* Problems to work on
**A.** Translate this sentence from the passage on out-of-field radiation dose into Spanish: "The purpose of this article is the experimental validation of two algorithms for calculating out-of-the-field absorbed doses."
**B.** In the passage on out-of-field radiation dose, which methods does it name for performing out-of-field dose estimations? List all of them.

* Text passage
****************************************
Out-of-field dose estimations can be performed by other methods, such as Monte Carlo simulations, analytical methods (15, 16), or direct measurements (11). The purpose of this article is the experimental validation of two algorithms for calculating out-of-the-field absorbed doses. The ultimate goal is to routinely implement these computation techniques in the HARMONIC Consortium, a European project in which 24 clinical and research institutions collaborate in the investigation of radiation-induced primary second malignancies in pediatric patients.
****************************************
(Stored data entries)
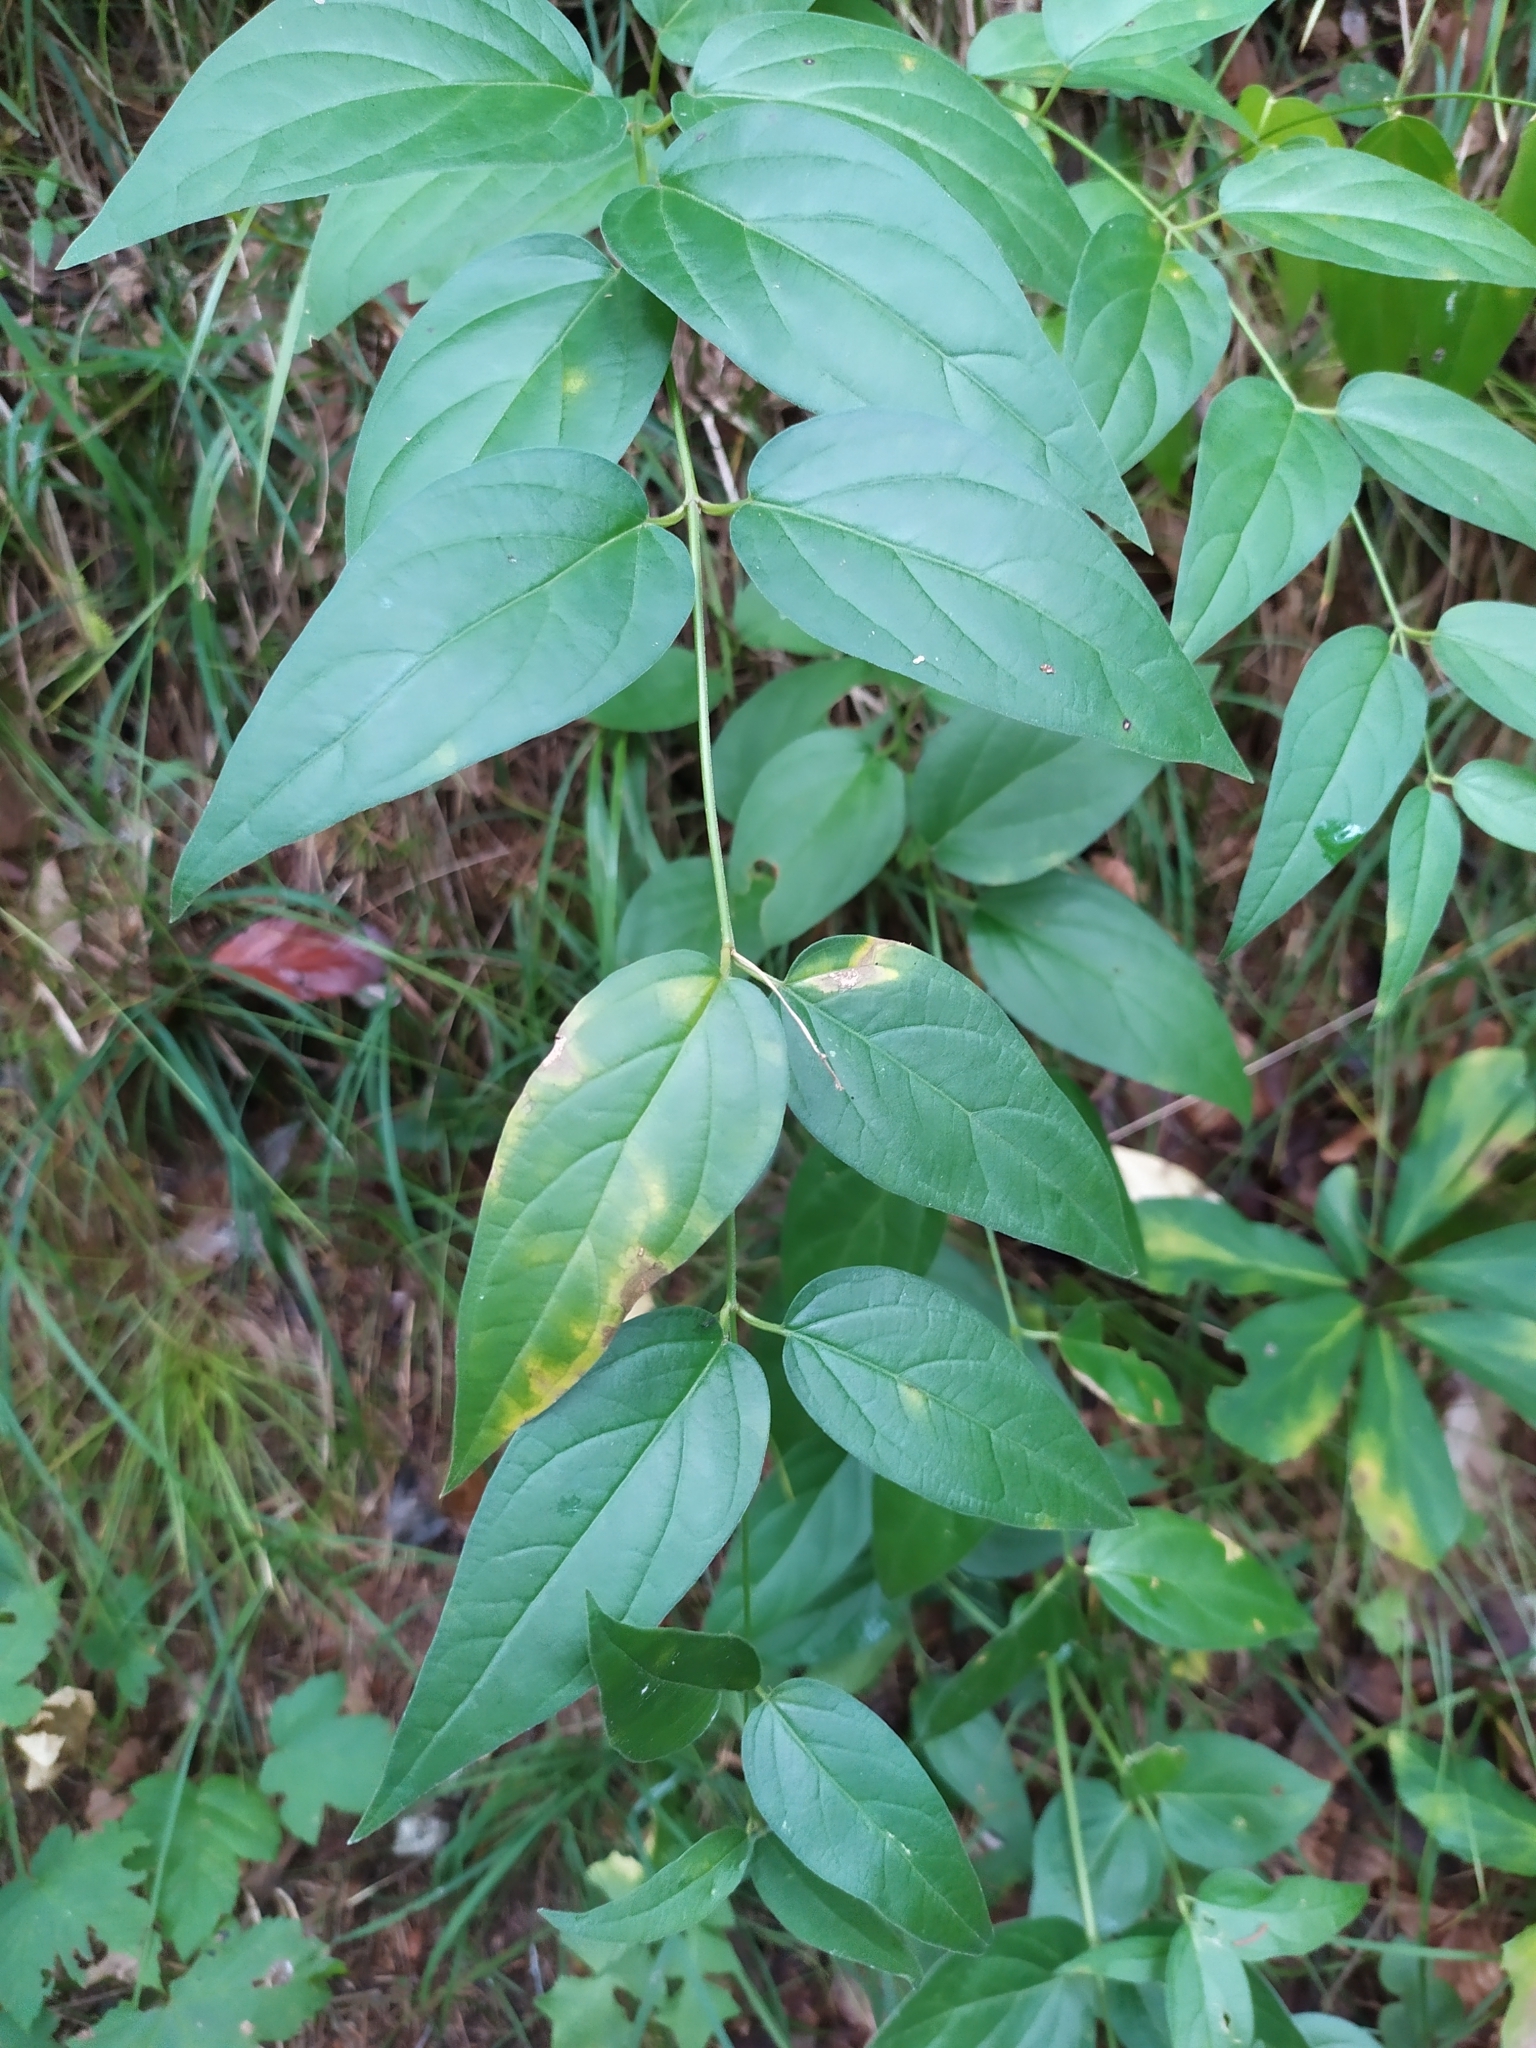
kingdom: Plantae
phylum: Tracheophyta
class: Magnoliopsida
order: Gentianales
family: Apocynaceae
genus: Vincetoxicum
****************************************
* Expected results
**A.** El propósito de este artículo es la validación experimental de dos algoritmos para calcular dosis absorbidas fuera del campo.

**B.**
Monte Carlo simulations
Analytical methods
Direct measurements